Signal Faces
cognitive-services azure-functions

November 30, 2017

"How could your computer vision technology work as part of an art installation?"

When our friends from the Studio of Intermedia Work at the Academy of Fine Arts in Prague came to us with this question, we immediately took on the challenge. Under the creative lead of students and together with guys from Biceps Digital agency, we have built an art installation for Prague Signal Festival 2017.

SIGNAL Festival is the largest cultural event in the Czech Republic, whose unique integration of art, city space, and modern technology has drawn over 1.5 million attendees to Prague in the four years of its existence.

The goal was to create a space that broadened people’s minds and offered them not only an insight into illusionary anonymity but also a taste of technology that is the future.

tl;dr

UWP app & Azure Function send photos of people to Cognitive Services and show them who they are and what they wear.

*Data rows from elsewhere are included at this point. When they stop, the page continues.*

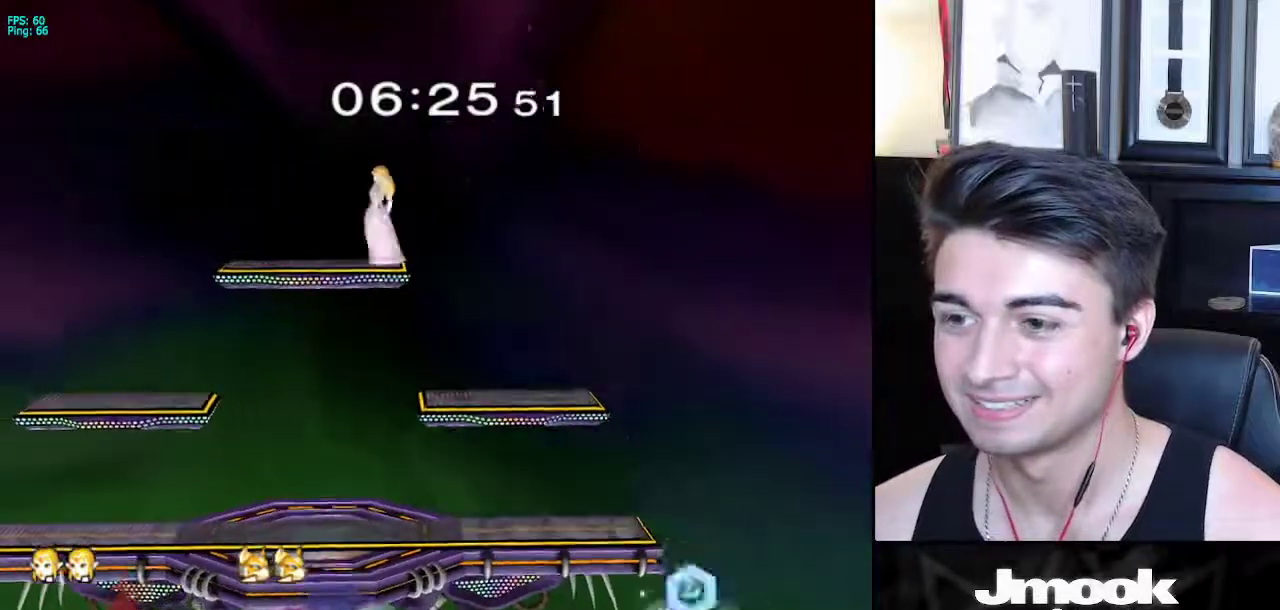
{"buttons": [], "left_stick": "right", "right_stick": "center", "events": [[217, "left_stick", "down"], [350, "left_stick", "center"], [483, "left_stick", "right"]]}
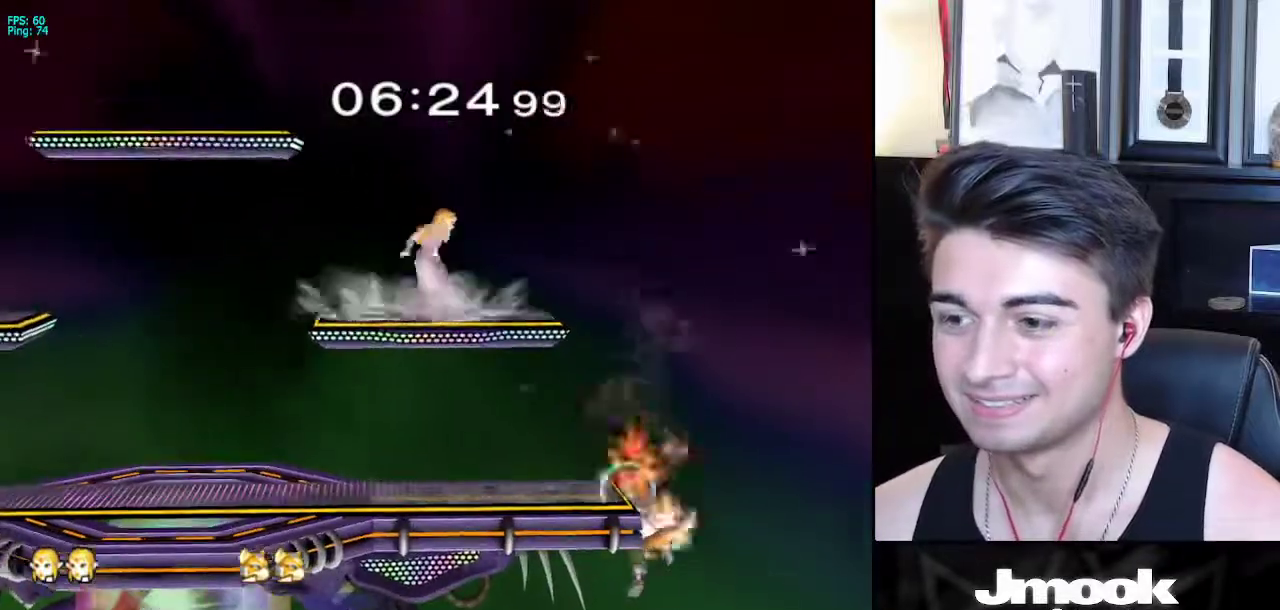
{"buttons": [], "left_stick": "center", "right_stick": "center", "events": [[100, "left_stick", "center"]]}
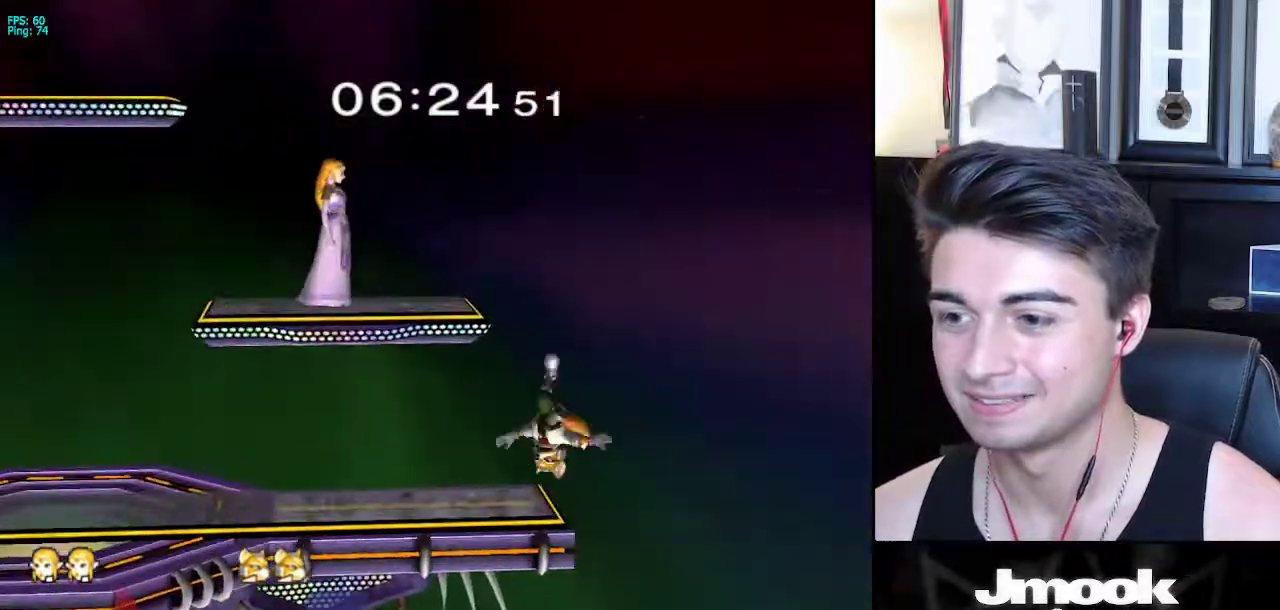
{"buttons": ["Z"], "left_stick": "center", "right_stick": "center", "events": [[300, "Z", "down"]]}
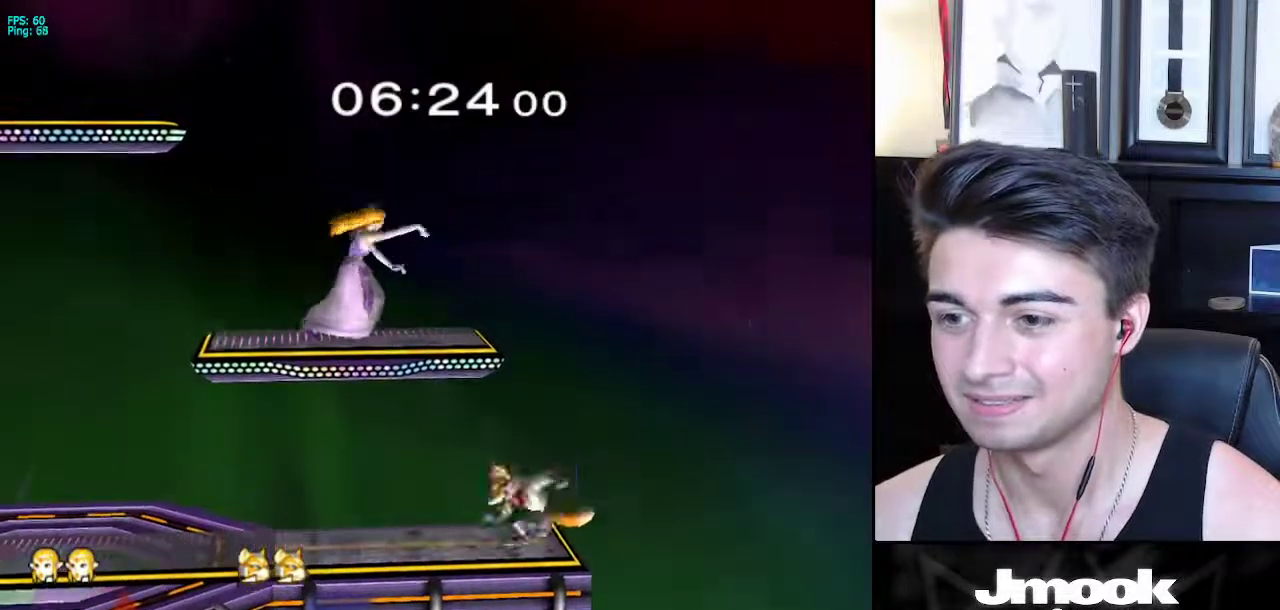
{"buttons": [], "left_stick": "down-left", "right_stick": "right", "events": [[67, "Z", "up"], [233, "left_stick", "left"], [317, "L1", "down"], [400, "left_stick", "down-left"], [450, "right_stick", "right"], [500, "L1", "up"]]}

1600 photos were analyzed. Quality of results depends mainly on lighting, distance from camera and age.

6 iterations of Custom Vision model got to the precision of 63.5% for total of 7 tags.

UWP app didn't crash once.

Azure Function didn't crash once.

Full source code can be found in a GitHub repo.

Contents

In this article:

  1. Scenario
  2. Architecture
  3. Client App
  4. Server
  5. Analysis
  6. Wrap up

Scenario

The installation was called Anonymous Illusion and was placed at a beautiful square in Prague's city center.

Visitors entered the enclosed white structure individually and were immediately confronted with a strong light, security camera and a projection with basic facts about the Signal Festival.

After a few seconds the projection changed and started typing out basic information about the person:

  1. Their photo, detail of their face.
  2. Their age and gender.
  3. Their appearance - glasses, facial hair, dress.

It then ended with a simple message of "Thank you. Your data has been recorded and saved. Goodbye."

After this, the presentation returned to showing general Signal Festival facts.

Architecture

We used a standard IP camera and two Intel NUC mini PCs with Windows 10. All three devices were connected to the same router and had access to each other over LAN and also to the internet.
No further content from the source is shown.